*** Opening Records shown ***
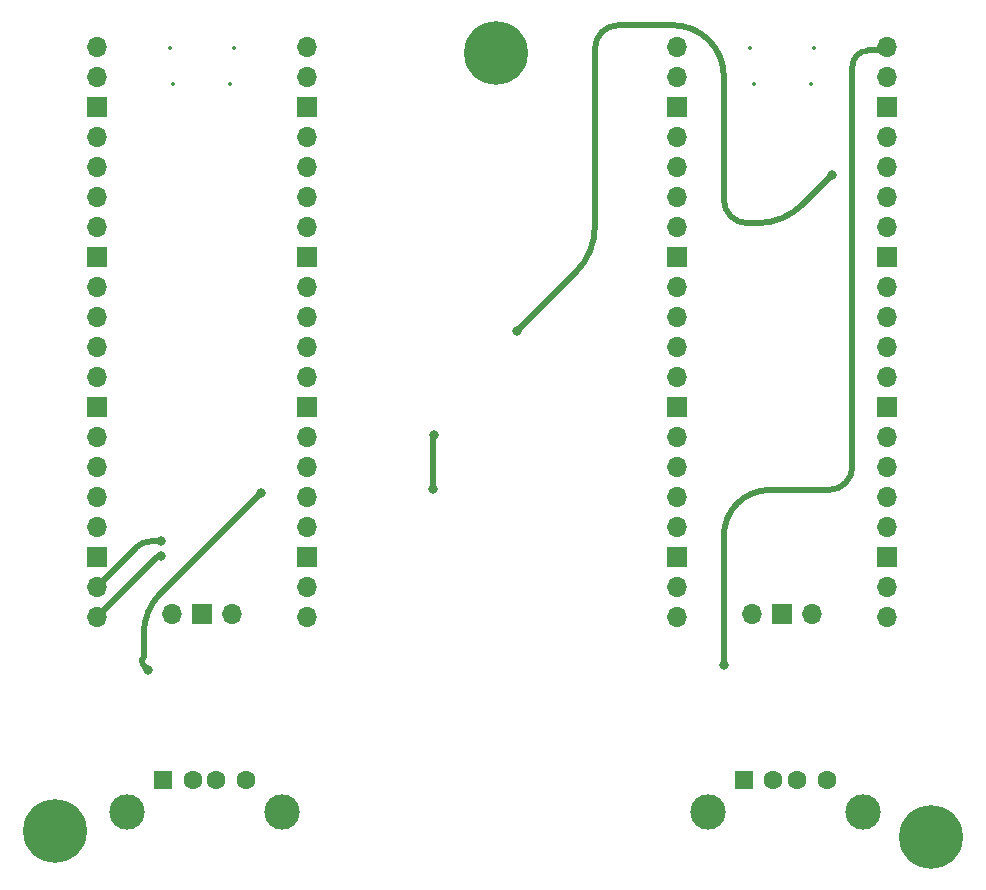
<source format=gbl>
%TF.GenerationSoftware,KiCad,Pcbnew,8.0.5*%
%TF.CreationDate,2024-10-19T09:16:07+05:30*%
%TF.ProjectId,DeskHop_Rev1,4465736b-486f-4705-9f52-6576312e6b69,rev?*%
%TF.SameCoordinates,Original*%
%TF.FileFunction,Copper,L2,Bot*%
%TF.FilePolarity,Positive*%
%FSLAX46Y46*%
G04 Gerber Fmt 4.6, Leading zero omitted, Abs format (unit mm)*
G04 Created by KiCad (PCBNEW 8.0.5) date 2024-10-19 09:16:07*
%MOMM*%
%LPD*%
G01*
G04 APERTURE LIST*
%TA.AperFunction,ComponentPad*%
%ADD10C,3.100000*%
%TD*%
%TA.AperFunction,ConnectorPad*%
%ADD11C,5.400000*%
%TD*%
%TA.AperFunction,ComponentPad*%
%ADD12O,1.700000X1.700000*%
%TD*%
%TA.AperFunction,ComponentPad*%
%ADD13R,1.700000X1.700000*%
%TD*%
%TA.AperFunction,ComponentPad*%
%ADD14R,1.600000X1.500000*%
%TD*%
%TA.AperFunction,ComponentPad*%
%ADD15C,1.600000*%
%TD*%
%TA.AperFunction,ComponentPad*%
%ADD16C,3.000000*%
%TD*%
%TA.AperFunction,ViaPad*%
%ADD17C,0.800000*%
%TD*%
%TA.AperFunction,Conductor*%
%ADD18C,0.500000*%
%TD*%
%ADD19C,0.350000*%
G04 APERTURE END LIST*
D10*
%TO.P,H3,1,1*%
%TO.N,GND2*%
X142015513Y-128382566D03*
D11*
X142015513Y-128382566D03*
%TD*%
D12*
%TO.P,U2,1,GPIO0*%
%TO.N,unconnected-(U2-GPIO0-Pad1)*%
X71374260Y-61477566D03*
%TO.P,U2,2,GPIO1*%
%TO.N,unconnected-(U2-GPIO1-Pad2)*%
X71374260Y-64017566D03*
D13*
%TO.P,U2,3,GPIO2*%
%TO.N,unconnected-(U2-GPIO2-Pad3)*%
X71374260Y-66557566D03*
D12*
%TO.P,U2,4,GPIO3*%
%TO.N,unconnected-(U2-GPIO3-Pad4)*%
X71374260Y-69097566D03*
%TO.P,U2,5,GPIO4*%
%TO.N,unconnected-(U2-GPIO4-Pad5)*%
X71374260Y-71637566D03*
%TO.P,U2,6,GND*%
%TO.N,GND1*%
X71374260Y-74177566D03*
%TO.P,U2,7,GPIO5*%
%TO.N,unconnected-(U2-GPIO5-Pad7)*%
X71374260Y-76717566D03*
D13*
%TO.P,U2,8,GPIO6*%
%TO.N,unconnected-(U2-GPIO6-Pad8)*%
X71374260Y-79257566D03*
D12*
%TO.P,U2,9,GPIO7*%
%TO.N,unconnected-(U2-GPIO7-Pad9)*%
X71374260Y-81797566D03*
%TO.P,U2,10,GPIO8*%
%TO.N,unconnected-(U2-GPIO8-Pad10)*%
X71374260Y-84337566D03*
%TO.P,U2,11,GPIO9*%
%TO.N,unconnected-(U2-GPIO9-Pad11)*%
X71374260Y-86877566D03*
%TO.P,U2,12,GPIO10*%
%TO.N,unconnected-(U2-GPIO10-Pad12)*%
X71374260Y-89417566D03*
D13*
%TO.P,U2,13,GPIO11*%
%TO.N,unconnected-(U2-GPIO11-Pad13)*%
X71374260Y-91957566D03*
D12*
%TO.P,U2,14,GPIO12*%
%TO.N,unconnected-(U2-GPIO12-Pad14)*%
X71374260Y-94497566D03*
%TO.P,U2,15,GND*%
%TO.N,GND1*%
X71374260Y-97037566D03*
%TO.P,U2,16,GPIO13*%
%TO.N,unconnected-(U2-GPIO13-Pad16)*%
X71374260Y-99577566D03*
%TO.P,U2,17,GPIO14*%
%TO.N,Net-(U2-GPIO14)*%
X71374260Y-102117566D03*
D13*
%TO.P,U2,18,GPIO15*%
%TO.N,Net-(U2-GPIO15)*%
X71374260Y-104657566D03*
D12*
%TO.P,U2,19,GPIO16*%
%TO.N,UART B TX*%
X71374260Y-107197566D03*
%TO.P,U2,20,GPIO17*%
%TO.N,UART B RX*%
X71374260Y-109737566D03*
%TO.P,U2,21,GPIO18*%
%TO.N,unconnected-(U2-GPIO18-Pad21)*%
X89154260Y-109737566D03*
%TO.P,U2,22,GPIO19*%
%TO.N,unconnected-(U2-GPIO19-Pad22)*%
X89154260Y-107197566D03*
D13*
%TO.P,U2,23,GPIO20*%
%TO.N,unconnected-(U2-GPIO20-Pad23)*%
X89154260Y-104657566D03*
D12*
%TO.P,U2,24,GPIO21*%
%TO.N,unconnected-(U2-GPIO21-Pad24)*%
X89154260Y-102117566D03*
%TO.P,U2,25,GPIO22*%
%TO.N,unconnected-(U2-GPIO22-Pad25)*%
X89154260Y-99577566D03*
%TO.P,U2,26,GPIO23*%
%TO.N,unconnected-(U2-GPIO23-Pad26)*%
X89154260Y-97037566D03*
%TO.P,U2,27,GPIO24*%
%TO.N,unconnected-(U2-GPIO24-Pad27)*%
X89154260Y-94497566D03*
D13*
%TO.P,U2,28,GPIO25*%
%TO.N,unconnected-(U2-GPIO25-Pad28)*%
X89154260Y-91957566D03*
D12*
%TO.P,U2,29,AGND*%
%TO.N,unconnected-(U2-AGND-Pad29)*%
X89154260Y-89417566D03*
%TO.P,U2,30,GPIO26*%
%TO.N,unconnected-(U2-GPIO26-Pad30)*%
X89154260Y-86877566D03*
%TO.P,U2,31,GPIO27_ADC1*%
%TO.N,unconnected-(U2-GPIO27_ADC1-Pad31)*%
X89154260Y-84337566D03*
%TO.P,U2,32,GPIO28_ADC2*%
%TO.N,unconnected-(U2-GPIO28_ADC2-Pad32)*%
X89154260Y-81797566D03*
D13*
%TO.P,U2,33,GPIO29_ADC3*%
%TO.N,unconnected-(U2-GPIO29_ADC3-Pad33)*%
X89154260Y-79257566D03*
D12*
%TO.P,U2,34,RUN*%
%TO.N,unconnected-(U2-RUN-Pad34)*%
X89154260Y-76717566D03*
%TO.P,U2,35,GND*%
%TO.N,GND1*%
X89154260Y-74177566D03*
%TO.P,U2,36,3V3*%
%TO.N,3V3*%
X89154260Y-71637566D03*
%TO.P,U2,37,3V3_EN*%
%TO.N,unconnected-(U2-3V3_EN-Pad37)*%
X89154260Y-69097566D03*
D13*
%TO.P,U2,38,GND*%
%TO.N,GND1*%
X89154260Y-66557566D03*
D12*
%TO.P,U2,39,VSYS*%
%TO.N,unconnected-(U2-VSYS-Pad39)*%
X89154260Y-64017566D03*
%TO.P,U2,40,VBUS*%
%TO.N,VBUS2*%
X89154260Y-61477566D03*
%TO.P,U2,41,SWCLK*%
%TO.N,unconnected-(U2-SWCLK-Pad41)*%
X77724260Y-109507566D03*
D13*
%TO.P,U2,42,GND*%
%TO.N,GND1*%
X80264260Y-109507566D03*
D12*
%TO.P,U2,43,SWDIO*%
%TO.N,unconnected-(U2-SWDIO-Pad43)*%
X82804260Y-109507566D03*
%TD*%
D10*
%TO.P,H1,1,1*%
%TO.N,GND2*%
X105165513Y-62032566D03*
D11*
X105165513Y-62032566D03*
%TD*%
D14*
%TO.P,J4,1,VBUS*%
%TO.N,VBUS2*%
X77015513Y-123545566D03*
D15*
%TO.P,J4,2,D-*%
%TO.N,OB-*%
X79515513Y-123545566D03*
%TO.P,J4,3,D+*%
%TO.N,OB+*%
X81515513Y-123545566D03*
%TO.P,J4,4,GND*%
%TO.N,GND1*%
X84015513Y-123545566D03*
D16*
%TO.P,J4,5,Shield*%
X73945513Y-126255566D03*
X87085513Y-126255566D03*
%TD*%
D10*
%TO.P,H2,1,1*%
%TO.N,GND1*%
X67875513Y-127902566D03*
D11*
X67875513Y-127902566D03*
%TD*%
D12*
%TO.P,U6,1,GPIO0*%
%TO.N,unconnected-(U6-GPIO0-Pad1)*%
X120531234Y-61477566D03*
%TO.P,U6,2,GPIO1*%
%TO.N,unconnected-(U6-GPIO1-Pad2)*%
X120531234Y-64017566D03*
D13*
%TO.P,U6,3,GPIO2*%
%TO.N,unconnected-(U6-GPIO2-Pad3)*%
X120531234Y-66557566D03*
D12*
%TO.P,U6,4,GPIO3*%
%TO.N,unconnected-(U6-GPIO3-Pad4)*%
X120531234Y-69097566D03*
%TO.P,U6,5,GPIO4*%
%TO.N,unconnected-(U6-GPIO4-Pad5)*%
X120531234Y-71637566D03*
%TO.P,U6,6,GND*%
%TO.N,GND2*%
X120531234Y-74177566D03*
%TO.P,U6,7,GPIO5*%
%TO.N,unconnected-(U6-GPIO5-Pad7)*%
X120531234Y-76717566D03*
D13*
%TO.P,U6,8,GPIO6*%
%TO.N,unconnected-(U6-GPIO6-Pad8)*%
X120531234Y-79257566D03*
D12*
%TO.P,U6,9,GPIO7*%
%TO.N,unconnected-(U6-GPIO7-Pad9)*%
X120531234Y-81797566D03*
%TO.P,U6,10,GPIO8*%
%TO.N,unconnected-(U6-GPIO8-Pad10)*%
X120531234Y-84337566D03*
%TO.P,U6,11,GPIO9*%
%TO.N,unconnected-(U6-GPIO9-Pad11)*%
X120531234Y-86877566D03*
%TO.P,U6,12,GPIO10*%
%TO.N,unconnected-(U6-GPIO10-Pad12)*%
X120531234Y-89417566D03*
D13*
%TO.P,U6,13,GPIO11*%
%TO.N,unconnected-(U6-GPIO11-Pad13)*%
X120531234Y-91957566D03*
D12*
%TO.P,U6,14,GPIO12*%
%TO.N,UART A TX*%
X120531234Y-94497566D03*
%TO.P,U6,15,GND*%
%TO.N,GND2*%
X120531234Y-97037566D03*
%TO.P,U6,16,GPIO13*%
%TO.N,UART A RX*%
X120531234Y-99577566D03*
%TO.P,U6,17,GPIO14*%
%TO.N,/AD+*%
X120531234Y-102117566D03*
D13*
%TO.P,U6,18,GPIO15*%
%TO.N,Net-(U6-GPIO15)*%
X120531234Y-104657566D03*
D12*
%TO.P,U6,19,GPIO16*%
%TO.N,unconnected-(U6-GPIO16-Pad19)*%
X120531234Y-107197566D03*
%TO.P,U6,20,GPIO17*%
%TO.N,unconnected-(U6-GPIO17-Pad20)*%
X120531234Y-109737566D03*
%TO.P,U6,21,GPIO18*%
%TO.N,unconnected-(U6-GPIO18-Pad21)*%
X138311234Y-109737566D03*
%TO.P,U6,22,GPIO19*%
%TO.N,unconnected-(U6-GPIO19-Pad22)*%
X138311234Y-107197566D03*
D13*
%TO.P,U6,23,GPIO20*%
%TO.N,unconnected-(U6-GPIO20-Pad23)*%
X138311234Y-104657566D03*
D12*
%TO.P,U6,24,GPIO21*%
%TO.N,unconnected-(U6-GPIO21-Pad24)*%
X138311234Y-102117566D03*
%TO.P,U6,25,GPIO22*%
%TO.N,unconnected-(U6-GPIO22-Pad25)*%
X138311234Y-99577566D03*
%TO.P,U6,26,GPIO23*%
%TO.N,unconnected-(U6-GPIO23-Pad26)*%
X138311234Y-97037566D03*
%TO.P,U6,27,GPIO24*%
%TO.N,unconnected-(U6-GPIO24-Pad27)*%
X138311234Y-94497566D03*
D13*
%TO.P,U6,28,GPIO25*%
%TO.N,unconnected-(U6-GPIO25-Pad28)*%
X138311234Y-91957566D03*
D12*
%TO.P,U6,29,AGND*%
%TO.N,unconnected-(U6-AGND-Pad29)*%
X138311234Y-89417566D03*
%TO.P,U6,30,GPIO26*%
%TO.N,unconnected-(U6-GPIO26-Pad30)*%
X138311234Y-86877566D03*
%TO.P,U6,31,GPIO27_ADC1*%
%TO.N,unconnected-(U6-GPIO27_ADC1-Pad31)*%
X138311234Y-84337566D03*
%TO.P,U6,32,GPIO28_ADC2*%
%TO.N,unconnected-(U6-GPIO28_ADC2-Pad32)*%
X138311234Y-81797566D03*
D13*
%TO.P,U6,33,GPIO29_ADC3*%
%TO.N,unconnected-(U6-GPIO29_ADC3-Pad33)*%
X138311234Y-79257566D03*
D12*
%TO.P,U6,34,RUN*%
%TO.N,unconnected-(U6-RUN-Pad34)*%
X138311234Y-76717566D03*
%TO.P,U6,35,GND*%
%TO.N,GND2*%
X138311234Y-74177566D03*
%TO.P,U6,36,3V3*%
%TO.N,Net-(U4-VDD2)*%
X138311234Y-71637566D03*
%TO.P,U6,37,3V3_EN*%
%TO.N,unconnected-(U6-3V3_EN-Pad37)*%
X138311234Y-69097566D03*
D13*
%TO.P,U6,38,GND*%
%TO.N,GND2*%
X138311234Y-66557566D03*
D12*
%TO.P,U6,39,VSYS*%
%TO.N,unconnected-(U6-VSYS-Pad39)*%
X138311234Y-64017566D03*
%TO.P,U6,40,VBUS*%
%TO.N,VBUS1*%
X138311234Y-61477566D03*
%TO.P,U6,41,SWCLK*%
%TO.N,unconnected-(U6-SWCLK-Pad41)*%
X126881234Y-109507566D03*
D13*
%TO.P,U6,42,GND*%
%TO.N,GND2*%
X129421234Y-109507566D03*
D12*
%TO.P,U6,43,SWDIO*%
%TO.N,unconnected-(U6-SWDIO-Pad43)*%
X131961234Y-109507566D03*
%TD*%
D14*
%TO.P,J1,1,VBUS*%
%TO.N,VBUS1*%
X126172487Y-123545566D03*
D15*
%TO.P,J1,2,D-*%
%TO.N,OA-*%
X128672487Y-123545566D03*
%TO.P,J1,3,D+*%
%TO.N,OA+*%
X130672487Y-123545566D03*
%TO.P,J1,4,GND*%
%TO.N,GND2*%
X133172487Y-123545566D03*
D16*
%TO.P,J1,5,Shield*%
X123102487Y-126255566D03*
X136242487Y-126255566D03*
%TD*%
D17*
%TO.N,Net-(U4-VDD2)*%
X133617513Y-72354566D03*
X106947513Y-85562566D03*
%TO.N,VBUS2*%
X85249513Y-99278566D03*
X75705513Y-114264566D03*
%TO.N,VBUS1*%
X124505513Y-113839613D03*
%TO.N,UART B TX*%
X76835513Y-103342566D03*
%TO.N,UART B RX*%
X99835513Y-98892566D03*
X99965513Y-94352566D03*
X76815513Y-104635359D03*
%TD*%
D18*
%TO.N,Net-(U4-VDD2)*%
X113551513Y-61654564D02*
X113551513Y-76704602D01*
X133617513Y-72354566D02*
X131147305Y-74824773D01*
X124473513Y-74418567D02*
X124473513Y-63990617D01*
X106947513Y-85562566D02*
X111957720Y-80552358D01*
X115551511Y-59654566D02*
X120137461Y-59654566D01*
X127299549Y-76418566D02*
X126473511Y-76418566D01*
X113551513Y-61654564D02*
G75*
G02*
X115551511Y-59654613I1999987J-36D01*
G01*
X126473511Y-76418566D02*
G75*
G02*
X124473534Y-74418567I-11J1999966D01*
G01*
X123203513Y-60924566D02*
G75*
G03*
X120137461Y-59654588I-3066013J-3066034D01*
G01*
X113551513Y-76704602D02*
G75*
G02*
X111957712Y-80552350I-5441513J2D01*
G01*
X123203513Y-60924566D02*
G75*
G02*
X124473512Y-63990617I-3066013J-3066034D01*
G01*
X127299549Y-76418566D02*
G75*
G03*
X131147284Y-74824752I-49J5441566D01*
G01*
%TO.N,VBUS2*%
X75355513Y-111205960D02*
X75355513Y-113127632D01*
X75451513Y-114010566D02*
X75705513Y-114264566D01*
X89085529Y-61637549D02*
X89245513Y-61477566D01*
X76793340Y-107734738D02*
X85249513Y-99278566D01*
X75276513Y-113318355D02*
X75197513Y-113397355D01*
X89085529Y-61637549D02*
G75*
G02*
X88699295Y-61797524I-386229J386249D01*
G01*
X75276513Y-113318355D02*
G75*
G03*
X75355539Y-113127632I-190713J190755D01*
G01*
X75355513Y-111205960D02*
G75*
G02*
X76793352Y-107734750I4909087J-40D01*
G01*
X75451513Y-114010566D02*
G75*
G02*
X75197537Y-113397355I613187J613166D01*
G01*
%TO.N,VBUS1*%
X124473513Y-113784985D02*
X124473513Y-102884402D01*
X124505513Y-113839613D02*
X124489513Y-113823613D01*
X124473513Y-113784985D02*
G75*
G03*
X124489514Y-113823612I54587J-15D01*
G01*
%TO.N,UART B TX*%
X74661363Y-103910462D02*
X71374260Y-107197566D01*
X76032386Y-103342566D02*
X76835513Y-103342566D01*
X76032386Y-103342566D02*
G75*
G03*
X74661367Y-103910466I14J-1938934D01*
G01*
%TO.N,UART B RX*%
X99965513Y-94352566D02*
X99900513Y-94417566D01*
X76356596Y-104755229D02*
X71374260Y-109737566D01*
X76645990Y-104635359D02*
X76815513Y-104635359D01*
X99835513Y-94574489D02*
X99835513Y-98892566D01*
X99835513Y-94574489D02*
G75*
G02*
X99900526Y-94417579I221887J-11D01*
G01*
X76645990Y-104635359D02*
G75*
G03*
X76356606Y-104755239I10J-409241D01*
G01*
%TO.N,VBUS1*%
X125609012Y-100143064D02*
G75*
G03*
X124473499Y-102884402I2741288J-2741336D01*
G01*
X133354488Y-99007565D02*
X128350350Y-99007565D01*
X136718503Y-61797533D02*
G75*
G03*
X135354533Y-63161549I-3J-1363967D01*
G01*
X137856269Y-61797533D02*
G75*
G03*
X138242522Y-61637568I31J546233D01*
G01*
X135354487Y-97007566D02*
X135354487Y-63161549D01*
X133354488Y-99007565D02*
G75*
G03*
X135354465Y-97007566I12J1999965D01*
G01*
X138242503Y-61637549D02*
X138402487Y-61477566D01*
X125609012Y-100143064D02*
G75*
G02*
X128350350Y-99007599I2741288J-2741336D01*
G01*
X137856269Y-61797533D02*
X136718503Y-61797533D01*
%TD*%
D19*
X133617513Y-72354566D03*
X106947513Y-85562566D03*
X85249513Y-99278566D03*
X75705513Y-114264566D03*
X124505513Y-113839613D03*
X76835513Y-103342566D03*
X99835513Y-98892566D03*
X99965513Y-94352566D03*
X76815513Y-104635359D03*
X142015513Y-128382566D03*
X77539260Y-61607566D03*
X77839260Y-64637566D03*
X82689260Y-64637566D03*
X82989260Y-61607566D03*
X71374260Y-61477566D03*
X71374260Y-64017566D03*
X71374260Y-66557566D03*
X71374260Y-69097566D03*
X71374260Y-71637566D03*
X71374260Y-74177566D03*
X71374260Y-76717566D03*
X71374260Y-79257566D03*
X71374260Y-81797566D03*
X71374260Y-84337566D03*
X71374260Y-86877566D03*
X71374260Y-89417566D03*
X71374260Y-91957566D03*
X71374260Y-94497566D03*
X71374260Y-97037566D03*
X71374260Y-99577566D03*
X71374260Y-102117566D03*
X71374260Y-104657566D03*
X71374260Y-107197566D03*
X71374260Y-109737566D03*
X89154260Y-109737566D03*
X89154260Y-107197566D03*
X89154260Y-104657566D03*
X89154260Y-102117566D03*
X89154260Y-99577566D03*
X89154260Y-97037566D03*
X89154260Y-94497566D03*
X89154260Y-91957566D03*
X89154260Y-89417566D03*
X89154260Y-86877566D03*
X89154260Y-84337566D03*
X89154260Y-81797566D03*
X89154260Y-79257566D03*
X89154260Y-76717566D03*
X89154260Y-74177566D03*
X89154260Y-71637566D03*
X89154260Y-69097566D03*
X89154260Y-66557566D03*
X89154260Y-64017566D03*
X89154260Y-61477566D03*
X77724260Y-109507566D03*
X80264260Y-109507566D03*
X82804260Y-109507566D03*
X105165513Y-62032566D03*
X77015513Y-123545566D03*
X79515513Y-123545566D03*
X81515513Y-123545566D03*
X84015513Y-123545566D03*
X73945513Y-126255566D03*
X87085513Y-126255566D03*
X67875513Y-127902566D03*
X126696234Y-61607566D03*
X126996234Y-64637566D03*
X131846234Y-64637566D03*
X132146234Y-61607566D03*
X120531234Y-61477566D03*
X120531234Y-64017566D03*
X120531234Y-66557566D03*
X120531234Y-69097566D03*
X120531234Y-71637566D03*
X120531234Y-74177566D03*
X120531234Y-76717566D03*
X120531234Y-79257566D03*
X120531234Y-81797566D03*
X120531234Y-84337566D03*
X120531234Y-86877566D03*
X120531234Y-89417566D03*
X120531234Y-91957566D03*
X120531234Y-94497566D03*
X120531234Y-97037566D03*
X120531234Y-99577566D03*
X120531234Y-102117566D03*
X120531234Y-104657566D03*
X120531234Y-107197566D03*
X120531234Y-109737566D03*
X138311234Y-109737566D03*
X138311234Y-107197566D03*
X138311234Y-104657566D03*
X138311234Y-102117566D03*
X138311234Y-99577566D03*
X138311234Y-97037566D03*
X138311234Y-94497566D03*
X138311234Y-91957566D03*
X138311234Y-89417566D03*
X138311234Y-86877566D03*
X138311234Y-84337566D03*
X138311234Y-81797566D03*
X138311234Y-79257566D03*
X138311234Y-76717566D03*
X138311234Y-74177566D03*
X138311234Y-71637566D03*
X138311234Y-69097566D03*
X138311234Y-66557566D03*
X138311234Y-64017566D03*
X138311234Y-61477566D03*
X126881234Y-109507566D03*
X129421234Y-109507566D03*
X131961234Y-109507566D03*
X126172487Y-123545566D03*
X128672487Y-123545566D03*
X130672487Y-123545566D03*
X133172487Y-123545566D03*
X123102487Y-126255566D03*
X136242487Y-126255566D03*
M02*

</source>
*** Closing Records shown ***
Problem description: Read the entries and select each line where the word "format" is found.

Answer box:
<source format=gbl>
G04 Gerber Fmt 4.6, Leading zero omitted, Abs format (unit mm)*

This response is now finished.